RYOCHI:切り替え早っ!(笑) でも、他人事ながらいい話やなぁ。
ロックンロールであり続けるために、今また変わり続けてる
──音楽的にはもちろん、スタンス的な部分でも変化があったと。
RYO-CHANG:水スロで一緒にやるバンドにしてもそうですけど、俺もSHU-GOもARISAもかなりツッパってたんで、新ザスロになる前はロックンロール縛りの狭い世界ではあったんです。それが、まだまだペーペーですけど、歳を重ねていくうちにNO RULES,NO BORDERっていうのがひとつ俺らの脳天にありまして。新ザスロになってからは、ルールなし。ジャンルなんてない。世の中的にも新時代が来るし、そういうタームに至った経緯はありますね。
RYOCHI:俺、訊きたいことがあって。メンバーチェンジも含めてTHE THROTTLEって明らかな転換期だと思うんだけど、それが意図的なのか自然発生的なものなのか。
RYO-CHANG:自然発生ですね。やっぱり僕らはジャズとかアドリブなものを愛しているし、俺のマインドとして変化するのがロックンロールだと思っていて。ジャズこそ変化していると思われがちなんですけど、実はロックこそで。
RYOCHI:ロックンロールであり続けるために、今また変わり続けてるってことか。
柳沢:俺なんかも3月6日は本当に久々で2年ぶりとかだったんだけど、超カッコいいなと思って。全然違う感じになってるけど、でもすごく自然だし、バンドがどんどん変わっていくことっていいことじゃん。本人たちは大変だろうけど、嬉しかったよ。『CYCLOTRON』をリリースして反響とかもある?

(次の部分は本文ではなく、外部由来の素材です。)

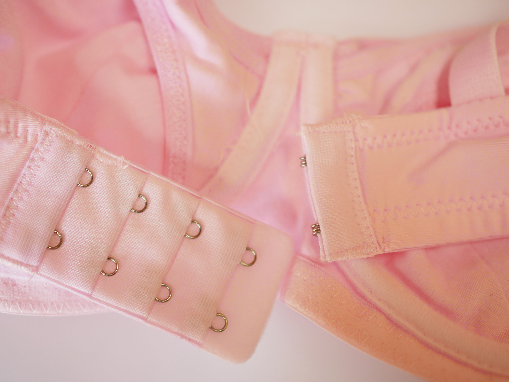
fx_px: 736
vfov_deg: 29.1
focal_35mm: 50
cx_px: 254
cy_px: 191
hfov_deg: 38.2
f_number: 2
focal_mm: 25
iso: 200
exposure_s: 1/125
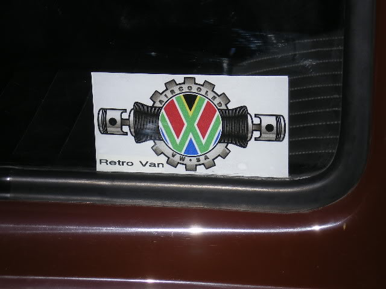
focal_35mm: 114
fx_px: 1271
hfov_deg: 17.3
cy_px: 144
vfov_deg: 13.0
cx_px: 193
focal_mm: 18.9
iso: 64
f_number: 5.9
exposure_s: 1/400
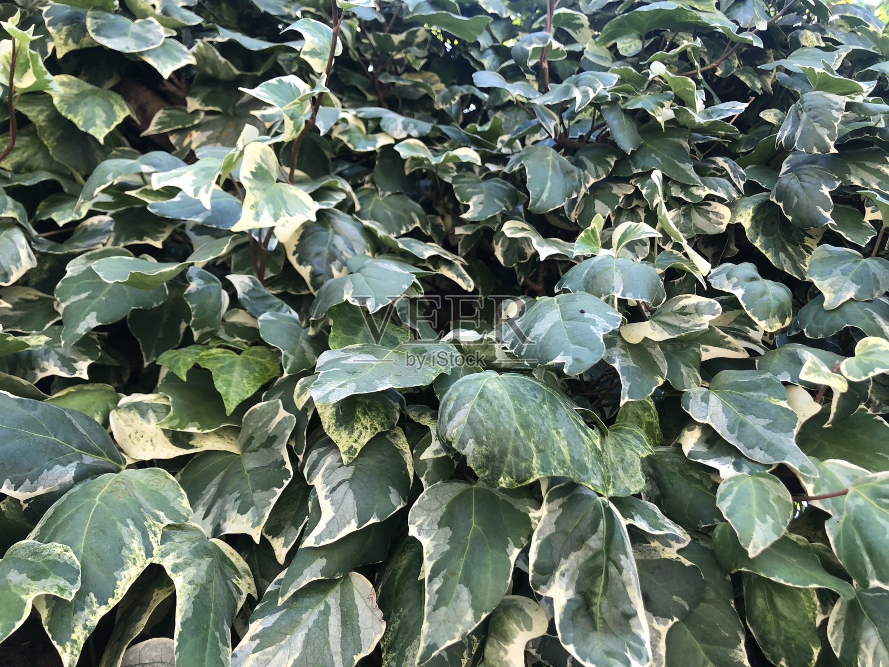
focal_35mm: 28
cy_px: 334
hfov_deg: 63.4
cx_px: 444
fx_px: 719
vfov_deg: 49.7
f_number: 1.8
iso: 20
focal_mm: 4
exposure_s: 1/168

RYO-CHANG:ありますね。溜めてきたぶん「待ってました!」っていう人もいてくれたりして。嬉しかったっすよね。今、渋谷の円山町にアジトを構えてて、恭平くんがゲリラで熨斗付けた祝酒なんか持って来てくれて。でもしっかりコロナで(笑)。超カッケェ! とか思いながら、みんなでぶち上がって。999999999と絡んでからなんですけど、実は知り合いめっちゃいるんですよね。裏でつながってて。THE THROTTLEとしてもRYO-CHANGとしても、キーパーソンであるような気がしてますね、999999999は。急に広がりを見せた俺たちのマインドも相まって。
──それは999999999にとっても同じことが言えそうですね。それこそ柳沢さんも前に別の現場で言ってましたけど、ライブハウスにいる醍醐味って人と人だったり、こういう出会いだったりするんじゃないかって。
VOLT:まさに。俺にとっては一番デカい出会いっすね。はっきり言ってめちゃくちゃレベル上がったっすよ、俺。もう、すげぇもん観たって胸張って言いたいから、吸収したっす。今この場も奇跡だと思ってます。奇跡より一個上のランク。ガチマジっす。